Elle s'interrompit quand la porte du pub s'ouvrit de nouveau et que Daisy Hookum et Bertram Aubrey y pénétrèrent, se dirigeant vers une table du fond de la pièce. Son visage se ferma et elle se redressa légèrement. James avait eu une nouvelle conversation avec Daisy sur le fait que son entrée dans l'équipe n'avait jamais été une option, et il avait cru que les tensions entre les deux filles s'étaient apaisées. Il songea qu'elles allaient peut-être plus loin que ce qu'il ne s'imaginait quand la petite-amie de Bertram jeta un regard de dégoût vers Lily qui prit une profonde inspiration comme pour se calmer.

« Hé. Regarde-moi, lui ordonna James, et son cœur vrilla quand ses yeux se plantèrent aussitôt dans les siens. Est-ce que tu m'obéis maintenant ? s'étonna t-il, un sourire amusé s'étalant sur son visage.

- Est-ce que tu veux que je récupère mon écharpe ? l'interrogea t-elle sur le même ton.

- Je t'en prie. Il me suffit de penser à Rusard et de compter jusqu'à trente.

- Trente ? Ça te prend si longtemps ? C'est inquiétant. »

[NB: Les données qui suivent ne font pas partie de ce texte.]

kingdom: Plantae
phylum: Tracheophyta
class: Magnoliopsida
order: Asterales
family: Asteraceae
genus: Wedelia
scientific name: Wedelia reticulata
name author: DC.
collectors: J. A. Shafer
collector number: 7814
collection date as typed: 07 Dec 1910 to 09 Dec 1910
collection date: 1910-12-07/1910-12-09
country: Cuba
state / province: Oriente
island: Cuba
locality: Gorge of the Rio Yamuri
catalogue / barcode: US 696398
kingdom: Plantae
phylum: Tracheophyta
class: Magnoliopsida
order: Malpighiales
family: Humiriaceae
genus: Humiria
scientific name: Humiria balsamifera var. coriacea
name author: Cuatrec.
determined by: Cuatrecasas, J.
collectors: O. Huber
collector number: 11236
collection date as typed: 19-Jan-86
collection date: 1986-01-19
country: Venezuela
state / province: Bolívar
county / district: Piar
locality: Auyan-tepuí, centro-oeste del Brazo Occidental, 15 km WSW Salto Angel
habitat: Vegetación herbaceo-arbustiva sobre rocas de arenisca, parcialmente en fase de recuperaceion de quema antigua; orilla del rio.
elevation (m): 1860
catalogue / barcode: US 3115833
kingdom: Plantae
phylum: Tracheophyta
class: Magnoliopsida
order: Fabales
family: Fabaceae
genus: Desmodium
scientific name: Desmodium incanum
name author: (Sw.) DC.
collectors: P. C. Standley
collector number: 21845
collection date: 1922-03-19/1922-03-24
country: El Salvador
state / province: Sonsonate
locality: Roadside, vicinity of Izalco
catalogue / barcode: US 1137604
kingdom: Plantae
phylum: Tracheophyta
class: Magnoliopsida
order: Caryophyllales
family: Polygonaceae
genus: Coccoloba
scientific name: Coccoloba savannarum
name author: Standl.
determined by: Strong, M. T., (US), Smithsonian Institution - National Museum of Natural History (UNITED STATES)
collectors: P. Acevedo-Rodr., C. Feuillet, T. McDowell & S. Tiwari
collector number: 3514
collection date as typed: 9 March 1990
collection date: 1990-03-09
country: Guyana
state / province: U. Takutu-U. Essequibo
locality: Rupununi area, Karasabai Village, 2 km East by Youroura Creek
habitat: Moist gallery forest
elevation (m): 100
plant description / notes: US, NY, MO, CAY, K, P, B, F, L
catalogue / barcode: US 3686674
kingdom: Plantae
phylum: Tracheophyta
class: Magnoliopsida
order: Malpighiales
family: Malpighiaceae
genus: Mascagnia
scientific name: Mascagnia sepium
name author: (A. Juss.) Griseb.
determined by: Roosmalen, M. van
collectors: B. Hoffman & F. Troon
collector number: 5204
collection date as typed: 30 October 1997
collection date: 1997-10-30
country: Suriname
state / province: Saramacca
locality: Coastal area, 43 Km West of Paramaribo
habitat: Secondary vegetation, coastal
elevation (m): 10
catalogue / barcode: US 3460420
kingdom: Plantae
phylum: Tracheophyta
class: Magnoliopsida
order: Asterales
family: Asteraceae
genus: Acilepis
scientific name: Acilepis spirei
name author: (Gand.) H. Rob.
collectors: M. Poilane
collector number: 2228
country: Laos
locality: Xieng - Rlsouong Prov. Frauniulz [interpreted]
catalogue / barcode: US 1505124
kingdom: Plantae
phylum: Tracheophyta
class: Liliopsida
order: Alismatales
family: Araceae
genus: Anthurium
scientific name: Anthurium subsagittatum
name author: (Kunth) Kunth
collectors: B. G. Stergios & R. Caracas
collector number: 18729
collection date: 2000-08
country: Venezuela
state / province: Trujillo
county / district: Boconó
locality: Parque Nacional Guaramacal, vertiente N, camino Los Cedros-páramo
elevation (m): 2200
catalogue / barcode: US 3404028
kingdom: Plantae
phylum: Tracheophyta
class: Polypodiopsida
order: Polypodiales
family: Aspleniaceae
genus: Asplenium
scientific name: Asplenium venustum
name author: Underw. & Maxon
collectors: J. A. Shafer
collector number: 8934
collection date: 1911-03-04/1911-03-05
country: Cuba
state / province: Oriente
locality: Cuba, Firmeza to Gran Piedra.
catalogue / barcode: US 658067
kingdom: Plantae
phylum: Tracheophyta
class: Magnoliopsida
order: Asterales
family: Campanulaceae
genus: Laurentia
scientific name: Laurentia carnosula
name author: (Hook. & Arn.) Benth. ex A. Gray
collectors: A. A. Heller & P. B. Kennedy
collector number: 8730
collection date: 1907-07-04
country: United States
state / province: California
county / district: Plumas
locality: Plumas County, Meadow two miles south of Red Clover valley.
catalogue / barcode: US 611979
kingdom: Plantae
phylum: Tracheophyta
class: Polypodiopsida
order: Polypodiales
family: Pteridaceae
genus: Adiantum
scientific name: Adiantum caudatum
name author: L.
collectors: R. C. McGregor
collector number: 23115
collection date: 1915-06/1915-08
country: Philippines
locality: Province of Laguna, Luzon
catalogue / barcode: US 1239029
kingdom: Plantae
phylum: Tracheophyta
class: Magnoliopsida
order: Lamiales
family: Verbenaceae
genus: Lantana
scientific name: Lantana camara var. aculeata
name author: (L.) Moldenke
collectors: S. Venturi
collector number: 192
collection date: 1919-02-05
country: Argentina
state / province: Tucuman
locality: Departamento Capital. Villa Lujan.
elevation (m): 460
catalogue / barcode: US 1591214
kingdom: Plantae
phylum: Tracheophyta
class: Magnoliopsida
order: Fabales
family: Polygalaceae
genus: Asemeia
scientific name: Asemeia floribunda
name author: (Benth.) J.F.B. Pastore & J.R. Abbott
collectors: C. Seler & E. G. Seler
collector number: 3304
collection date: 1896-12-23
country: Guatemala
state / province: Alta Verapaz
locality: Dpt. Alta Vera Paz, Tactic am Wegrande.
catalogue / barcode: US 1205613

Il laissa échapper un rire un peu plus fort que prévu qu'il ravala dès qu'il sentit les regards curieux de Mary et Rémus sur lui. Lily s'assit un peu plus confortablement au fond de la banquette, satisfaite, et il se jura qu'elle allait le payer sur le terrain à la rentrée.

« A quel point est-ce que tu étais sérieux à propos de cette partie de quidditch ? reprit-elle juste après avoir jeté un ultime coup d'oeil vers Hookum et Aubrey.

- A peu près à cent pour cent, répondit-il en portant sa choppe de bièraubeurre à ses lèvres.

- Donc, en théorie, on pourrait y aller maintenant ? »

Il manqua d'avaler une gorgée de travers. Il haussa les sourcils surpris, et hocha lentement la tête avant d'esquisser un sourire narquois.

« Regarde-toi, Evans, à vouloir envahir mon espace personnel le plus vite possible.

- Très intelligent quand on sait que mon écharpe est sur tes genoux parce qu'il a suffi d'une main sur ta cuisse pendant un centième de seconde pour te donner envie d'envahir mon espace personnel le plus vite possible. Littéralement, compléta t-elle en lui rendant son sourire avant de tourner la tête vers leurs camarades et de taper bruyamment dans ses mains pour attirer leur attention. James nous invite tous chez lui ! »

Merde.

Elle était meilleure que lui. Globalement, elle l'avait toujours été, mais il ne pouvait jamais s'empêcher de rentrer dans ce jeu avec elle et de finir profondément décontenancé à chaque fois. C'était à peu près le seul auquel il se fichait de perdre.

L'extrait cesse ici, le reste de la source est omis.